Nickel tetrafluoride
- Names: IUPAC name Nickel(IV) fluoride

Identifiers
- CAS Number: 60765-13-1;
- 3D model (JSmol): Interactive image;
- ChEBI: CHEBI:30392;
- Gmelin Reference: 1565370

Properties
- Chemical formula: NiF_{4}
- Molar mass: 134.6870 g·mol^{−1}
- Appearance: tan solid

Related compounds
- Related compounds: Cobalt tetrafluoride; Iron tetrafluoride;

= Nickel tetrafluoride =

Nickel tetrafluoride is an inorganic compound with a chemical formula NiF4.

==Synthesis==
Nickel tetrafluoride is claimed to result from the reaction of [XeF5]2[NiF6] (pentafluoroxenonium(IV) hexafluoronickelate(IV)) with AsF5 and K2[NiF6] with BF3.

==Chemical properties==
Nickel tetrafluoride is an extremely strong oxidizer.
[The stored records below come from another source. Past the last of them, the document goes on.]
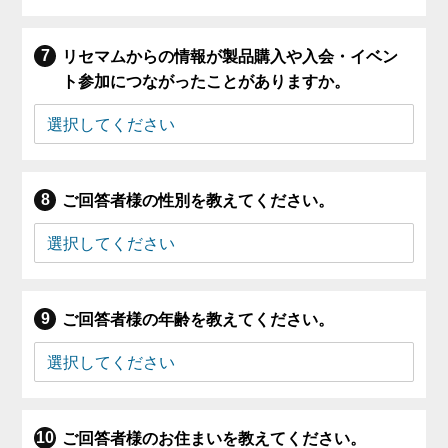
リセマムからの情報が製品購入や入会・イベン
ト参加につながったことがありますか。
ご回答者様の性別を教えてください。
ご回答者様の年齢を教えてください。
ご回答者様のお住まいを教えてください。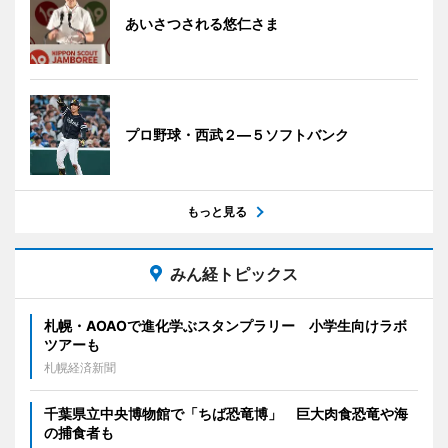
あいさつされる悠仁さま
プロ野球・西武２―５ソフトバンク
もっと見る
みん経トピックス
札幌・AOAOで進化学ぶスタンプラリー 小学生向けラボ
ツアーも
札幌経済新聞
千葉県立中央博物館で「ちば恐竜博」 巨大肉食恐竜や海
の捕食者も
The oxidizing properties are enhanced in presence of Lewis acids in anhydrous HF. In terms of oxidizing power, it is comparable to krypton difluoride. It can oxidize bromine pentafluoride BrF5 to hexafluorobromonium(VII) cation [BrF6]+, potassium hexafluoroplatinate(V) K[PtF6] to platinum(VI) fluoride PtF6.